Dr. Pereira’s findings show that well-integrated public transport can deliver substantial accessibility gains for lower-income groups and thus reduce inequalities in access to opportunities.

His paper highlights that the parameters chosen for analysing the accessibility impact of projects such as the TransBrasil corridor can significantly influence the outcomes. Hence, policy makers need to be sensitive to this effect.

Based on 2010 Brazilian census data, Dr. Pereira identified the number of formal jobs accessible to different income demographics in Rio via public transport and walking within 30, 60, 90 or 120 minutes of travel. He found that the BRT’s impact on accessibility changes depending on how this travel time threshold is set. With long time travel thresholds of 90 and 120 minutes, the TransBrasil BRT would deliver much smaller accessibility gains. If time travel thresholds are set at 30 or 60 minutes, the accessibility gains for users would be noticeably larger.

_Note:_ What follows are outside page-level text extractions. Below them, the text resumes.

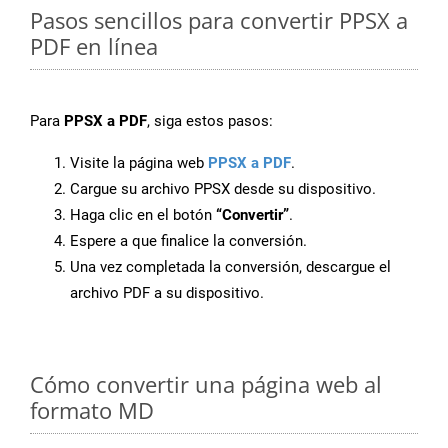
Pasos sencillos para convertir PPSX a
PDF en línea
Para
PPSX a PDF
, siga estos pasos:
Visite la página web
PPSX a PDF
.
Cargue su archivo PPSX desde su dispositivo.
Haga clic en el botón
“Convertir”
.
Espere a que finalice la conversión.
Una vez completada la conversión, descargue el
archivo PDF a su dispositivo.
Cómo convertir una página web al
formato MD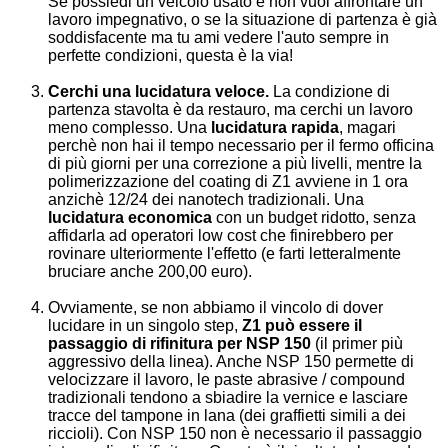
Se possiedi un veicolo usato e non vuoi affrontare un
lavoro impegnativo, o se la situazione di partenza è già
soddisfacente ma tu ami vedere l'auto sempre in
perfette condizioni, questa è la via!
Cerchi una lucidatura veloce.
La condizione di
partenza stavolta è da restauro, ma cerchi un lavoro
meno complesso. Una
lucidatura rapida
, magari
perchè non hai il tempo necessario per il fermo officina
di più giorni per una correzione a più livelli, mentre la
polimerizzazione del coating di Z1 avviene in 1 ora
anzichè 12/24 dei nanotech tradizionali. Una
lucidatura economica
con un budget ridotto, senza
affidarla ad operatori low cost che finirebbero per
rovinare ulteriormente l'effetto (e farti letteralmente
bruciare anche 200,00 euro).
Ovviamente, se non abbiamo il vincolo di dover
lucidare in un singolo step,
Z1 può essere il
passaggio di rifinitura per NSP 150
(il primer più
aggressivo della linea). Anche NSP 150 permette di
velocizzare il lavoro, le paste abrasive / compound
tradizionali tendono a sbiadire la vernice e lasciare
tracce del tampone in lana (dei graffietti simili a dei
riccioli). Con NSP 150 non è necessario il passaggio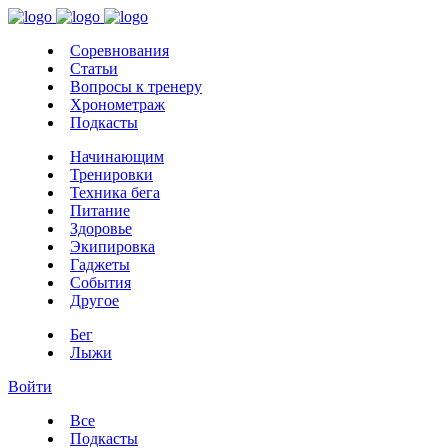
Соревнования
Статьи
Вопросы к тренеру
Хронометраж
Подкасты
Начинающим
Тренировки
Техника бега
Питание
Здоровье
Экипировка
Гаджеты
События
Другое
Бег
Лыжи
Войти
Все
Подкасты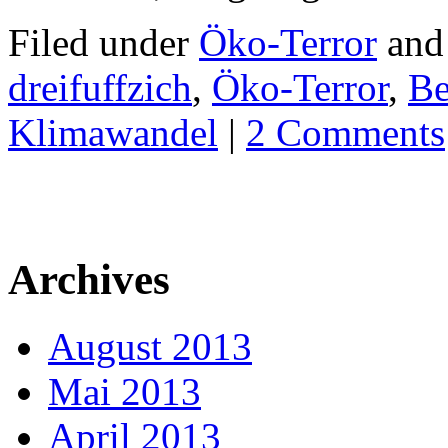
Filed under
Öko-Terror
and
dreifuffzich
,
Öko-Terror
,
Be
Klimawandel
|
2 Comments
Archives
August 2013
Mai 2013
April 2013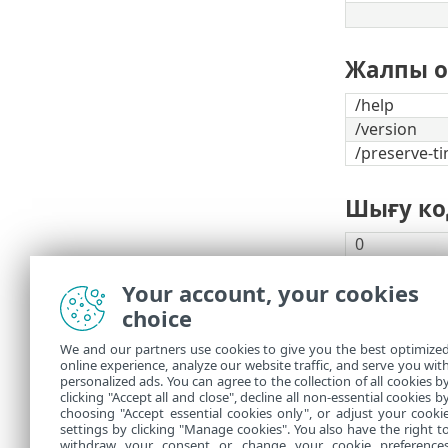
Жалпы 
/help
/version
/preserve-t
Шығу ко
0
1
Your account, your cookies
10
choice
50
100
We and our partners use cookies to give you the best optimize
online experience, analyze our website traffic, and serve you wit
Шығу к
personalized ads. You can agree to the collection of all cookies b
clicking "Accept all and close", decline all non-essential cookies b
choosing "Accept essential cookies only", or adjust your cooki
settings by clicking "Manage cookies". You also have the right t
withdraw your consent or change your cookie preference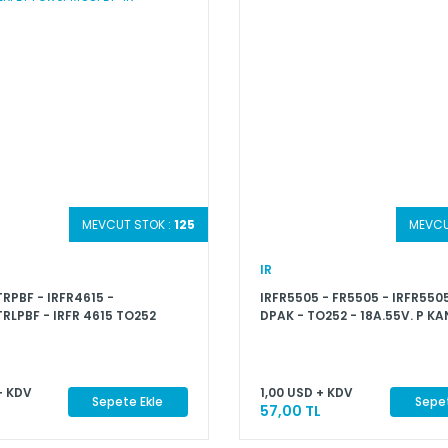
MEVCUT STOK :
125
MEVCU
IR
RPBF - IRFR4615 -
IRFR5505 - FR5505 - IRFR550
RLPBF - IRFR 4615 TO252
DPAK - TO252 - 18A.55V. P KA
 42MOHM 26nC 144W N-
HEXFET Power MOSFET-IR
+ KDV
1,00 USD + KDV
Sepete Ekle
Sepet
57,00 TL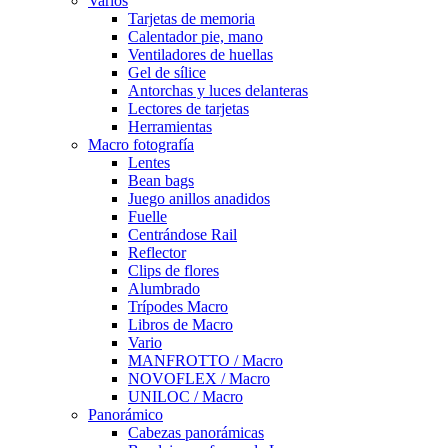
Varios
Tarjetas de memoria
Calentador pie, mano
Ventiladores de huellas
Gel de sílice
Antorchas y luces delanteras
Lectores de tarjetas
Herramientas
Macro fotografía
Lentes
Bean bags
Juego anillos anadidos
Fuelle
Centrándose Rail
Reflector
Clips de flores
Alumbrado
Trípodes Macro
Libros de Macro
Vario
MANFROTTO / Macro
NOVOFLEX / Macro
UNILOC / Macro
Panorámico
Cabezas panorámicas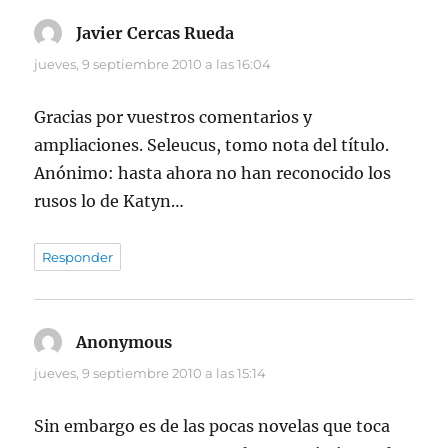
Javier Cercas Rueda
dice:
jueves, 9 septiembre 2010 a las 16:04
Gracias por vuestros comentarios y
ampliaciones. Seleucus, tomo nota del título.
Anónimo: hasta ahora no han reconocido los
rusos lo de Katyn…
Responder
Anonymous
dice:
jueves, 9 septiembre 2010 a las 15:14
Sin embargo es de las pocas novelas que toca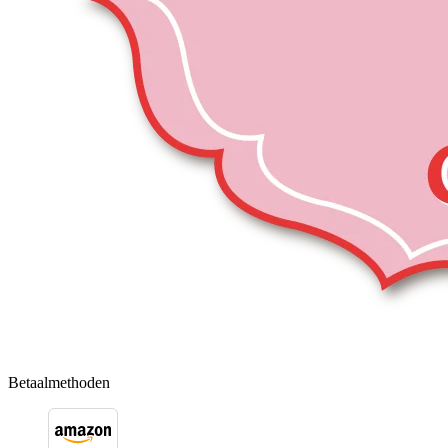
Betaalmethoden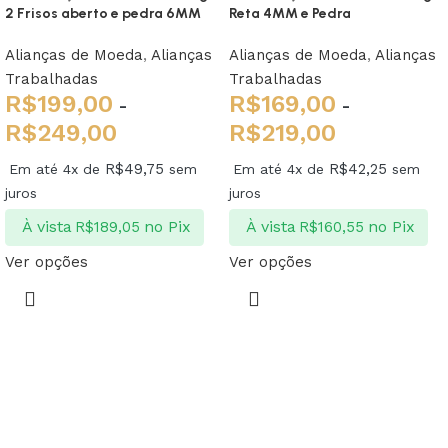
2 Frisos aberto e pedra 6MM
Reta 4MM e Pedra
Alianças de Moeda
,
Alianças
Alianças de Moeda
,
Alianças
Trabalhadas
Trabalhadas
R$
199,00
R$
169,00
-
-
R$
249,00
R$
219,00
R$
49,75
R$
42,25
Em até 4x de
sem
Em até 4x de
sem
juros
juros
À vista
no Pix
À vista
no Pix
R$
189,05
R$
160,55
Ver opções
Ver opções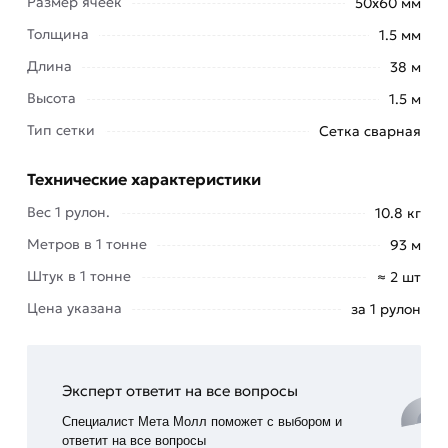
Размер ячеек
50х60 мм
Толщина
1.5 мм
Длина
38 м
Высота
1.5 м
Тип сетки
Сетка сварная
Сетка сварная в рулоне 50х60х1,5 мм (1.5х38 м)
обладает максимальной гибкостью. Он
Технические характеристики
изготавливается из стальной проволоки
Вес 1 рулон.
10.8 кг
небольшого сечения, поэтому достаточной для
Метров в 1 тонне
93 м
противостояния внушительным внешним
нагрузкам механической прочности у него нет.
Штук в 1 тонне
≈ 2 шт
Цена указана
за 1 рулон
Сетка сварная проволочная отлично подойдет
для ваших целей, например: для габионов, для
клеток, для вольеров, для стяжки. Рулонная
сетка - это один из распространенных видов. Ее
Эксперт ответит на все вопросы
удобно использовать для строительства
Специалист Мета Молл поможет с выбором и
заборов, т.к. она легко монтируется на столбы.
ответит на все вопросы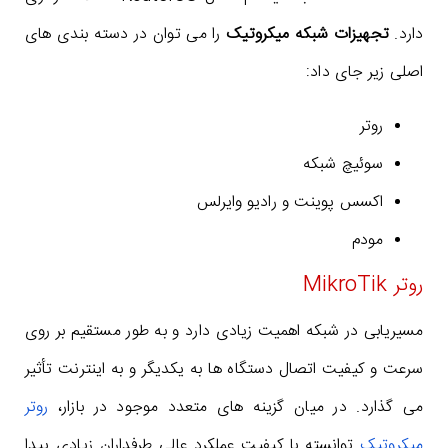
دارد.
تجهیزات شبکه میکروتیک
را می توان در دسته بندی های
اصلی زیر جای داد:
روتر
سوئیچ شبکه
اکسس پوینت و رادیو وایرلس
مودم
روتر MikroTik
مسیریابی در شبکه اهمیت زیادی دارد و به طور مستقیم بر روی
سرعت و کیفیت اتصال دستگاه ها به یکدیگر و به اینترنت تأثیر
می گذارد. در میان گزینه های متعدد موجود در بازار،
روتر
میکروتیک
توانسته با کیفیت عملکرد عالی طرفداران زیادی پیدا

Moreover, the travel time thresholds also affect social equity, as the distribution of accessibility improvements is different across income levels. With lower travel time thresholds of 30 or 60 minutes, users from low-income groups would benefit more from better access, as they are more dependent on public transport than other income groups. In case of higher travel time thresholds, accessibility gains would be more even across the different income groups.

The full implementation of TransitBrasil could improve access for up to 58% of the city population. The accessibility of jobs would increase by 11% on average. Even partial implementation of the TransBrasil corridor would improve accessibility and the result would be more equitable than other recent transport investments in Rio.

“Dr. Pereira’s research methodology stands out from other academic studies on the short-term equity effects of transport investments”, said Young Tae Kim Secretary-General of the International Transport Forum. “His detailed analysis shows in a nuanced manner how choosing a travel time threshold has important implications for transport equity analysis.”

Dr. Pereira said: “I am very honored for the ITF’s 2019 Young Researcher of the Year award. This award speaks volumes about the generous guidance and support I have received from supervisors and colleagues at both Oxford and Ipea to conduct my research. The award is very timely as I am currently leading a large project exploring how the methods used in this research can be incorporated into transport planning and project prioritisation at various levels of government in Brazil. I am confident this recognition will greatly contribute to drawing attention to this project and help me build a career with high impact on transport policy decision-making in my country and beyond.”

The winning paper was chosen from 19 submissions by a jury of international transport policy experts from Denmark, France, Germany, Greece, Ireland, Russia, Singapore, Turkey, and the USA.